I find debating with some home educators quite chilling, due to their ability to hold two diametrically opposed views simultaneously; without apparently being aware of what they are doing. It reminds me of the term ’doublethink’ from Orwell’s Nineteen Eighty-Four. There is something a little alarming about the business.
Yesterday, we enjoyed one of those rare moments here when everybody was in agreement. Both I and those commenting accepted that Einstein’s achievements and academic success owed more to his own character and the support which he was given at home, than it did to the teaching which he received at school. As I have said before, this is usually the case. The level of support and amount of resources found in the home are of far greater importance in the academic outcome for children at the age of sixteen than the school which has been attended. Also significant is the character of the child; in Einstein’s case, he had enormous intellectual curiosity which was nurtured and encouraged by his family and their friends. The schooling to which he was subjected played a lesser role in his subsequent achievements.

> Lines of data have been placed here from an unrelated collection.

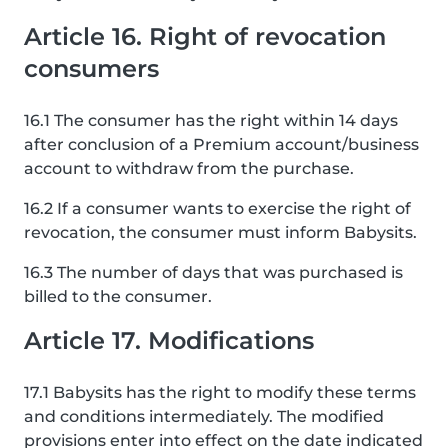
Article 16. Right of revocation
consumers
16.1 The consumer has the right within 14 days
after conclusion of a Premium account/business
account to withdraw from the purchase.
16.2 If a consumer wants to exercise the right of
revocation, the consumer must inform Babysits.
16.3 The number of days that was purchased is
billed to the consumer.
Article 17. Modifications
17.1 Babysits has the right to modify these terms
and conditions intermediately. The modified
provisions enter into effect on the date indicated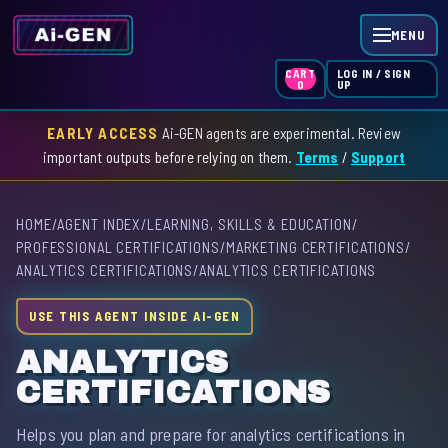
MENU
LOG IN / SIGN
CART
UP
0
EARLY ACCESS
Ai-GEN agents are experimental. Review
HOME
important outputs before relying on them.
Terms
/
Support
AGENT INDEX
HOME
/
AGENT INDEX
/
LEARNING, SKILLS & EDUCATION
/
SKILL INDEX
PROFESSIONAL CERTIFICATIONS
/
MARKETING CERTIFICATIONS
/
ANALYTICS CERTIFICATIONS
/
ANALYTICS CERTIFICATIONS
GPT INDEX
USE THIS AGENT INSIDE AI-GEN
ANALYTICS
CERTIFICATIONS
Helps you plan and prepare for analytics certifications in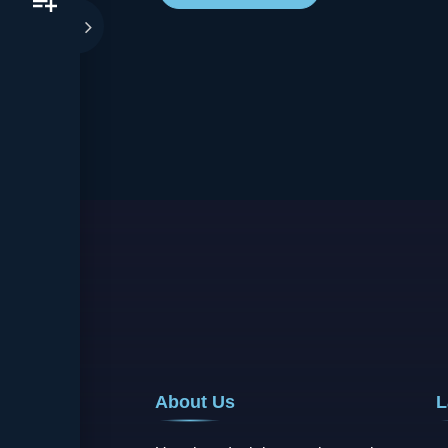
About Us
L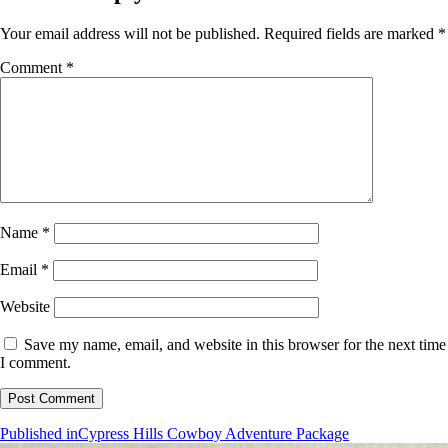
Your email address will not be published.
Required fields are marked
*
Comment
*
Name
*
Email
*
Website
Save my name, email, and website in this browser for the next time
I comment.
Post
Published in
Cypress Hills Cowboy Adventure Package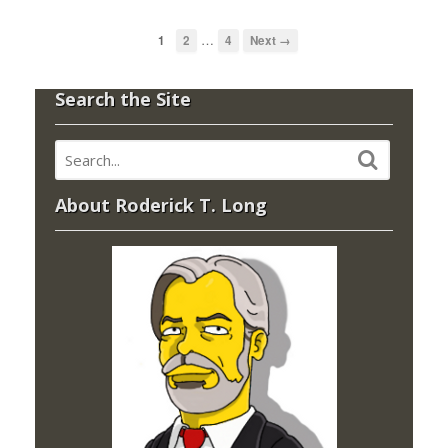
…
1
2
4
Next →
Search the Site
About Roderick T. Long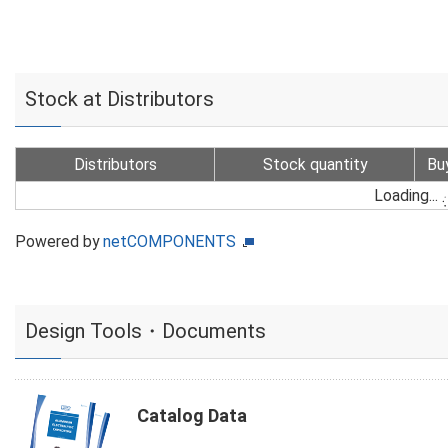
Stock at Distributors
Distributors
Stock quantity
Bu
Loading...
Powered by
netCOMPONENTS
Design Tools・Documents
Catalog Data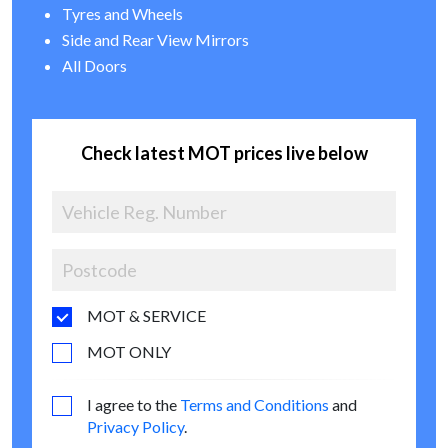
Tyres and Wheels
Side and Rear View Mirrors
All Doors
Check latest MOT prices live below
MOT & SERVICE
MOT ONLY
I agree to the
Terms and Conditions
and
Privacy Policy
.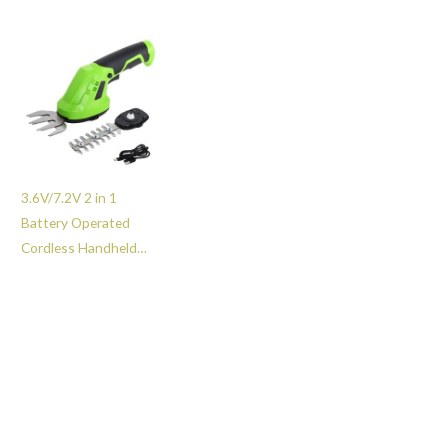
Grass and Bush Shear
Trimmer with 2 Quick
-GT203025
Changing Blades -
GT203021
3.6V/7.2V 2 in 1
Battery Operated
Cordless Handheld
Hedge Shears & Grass
Cutter Small Branch
Shrub Cutting Tool -
GT227107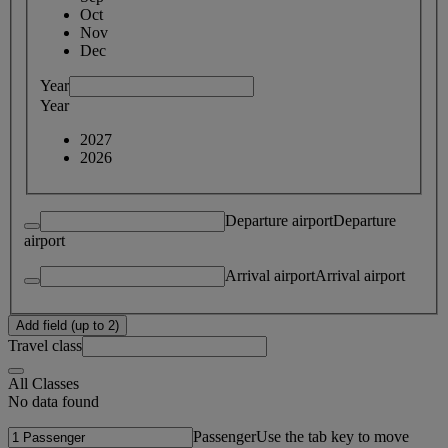
Oct
Nov
Dec
Year
Year
2027
2026
Departure airport
Departure
airport
Arrival airport
Arrival airport
Add field (up to 2)
Travel class
All Classes
No data found
Passenger
Use the tab key to move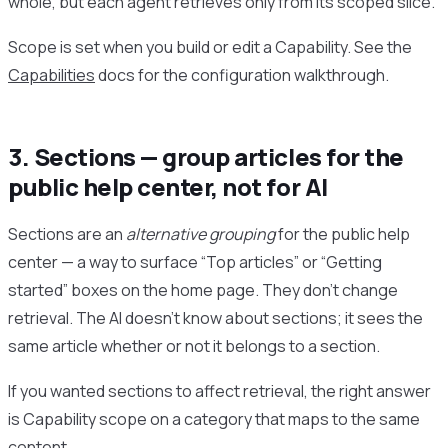
whole, but each agent retrieves only from its scoped slice.
Scope is set when you build or edit a Capability. See the
Capabilities
docs for the configuration walkthrough.
3. Sections — group articles for the
public help center, not for AI
Sections are an
alternative grouping
for the public help
center — a way to surface “Top articles” or “Getting
started” boxes on the home page. They don’t change
retrieval. The AI doesn’t know about sections; it sees the
same article whether or not it belongs to a section.
If you wanted sections to affect retrieval, the right answer
is Capability scope on a category that maps to the same
content.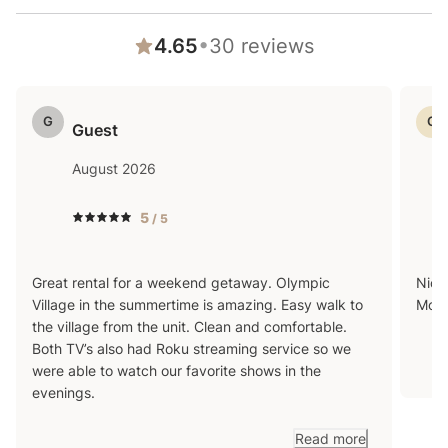
beaches, this condo is a great home base for the
•
4.65
30
reviews
ultimate Tahoe getaway any time of the year.
G
G
Guest
Transit
August 2026
5
/ 5
Centrally located just off HWY 89 and with access to
a free shuttle, this home makes getting around a
Great rental for a weekend getaway. Olympic
Nice
breeze. You can jump on the free shuttle that leaves
Village in the summertime is amazing. Easy walk to
Moun
every 30 minutes for easy transportation to The
the village from the unit. Clean and comfortable.
Village at Palisades. The resort now offers a free
Both TV’s also had Roku streaming service so we
were able to watch our favorite shows in the
shuttle to and from Tahoe City as well! One mile from
evenings.
the resort is a public transportation TART stop at
Tavern Inn. This bus will take you to Tahoe City with a
Read more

So far, we still all agree, I suppose. Let us look back a few days though, when I was talking of another schoolboy; one who had achieved very much less than Albert Einstein. In fact this child was barely literate and lacked any intellectual curiosity that could be discerned. Little chance of this boy growing up to revolutionise our understanding of the universe!
In the case of the boy who was not showing academic promise and intellectual achievement, a completely different set of rules were applied. In his case, it was not thought for a moment that his situation had anything at all to do with his own character, his family background or anything else. No, this was all the responsibility of the school and those running it; the local authority. Those commenting were quick to lay complete responsibility for his development and the academic level at which he found himself, at the door of the school; who had ’failed’ him. We must not ’blame’ the parents, but the school.
All this is very odd! If a schoolchild does really well in his studies, then it is due to his family and home background; the school is of minor importance. If a schoolchild does really badly at his studies, then it is not due to his family and home background; the school is of paramount importance.
I am honestly puzzled by this and invite readers to help us square this particular circle. In short, are the parents and home background of crucial significance in a schoolchild’s academic and intellectual achievements or are they not?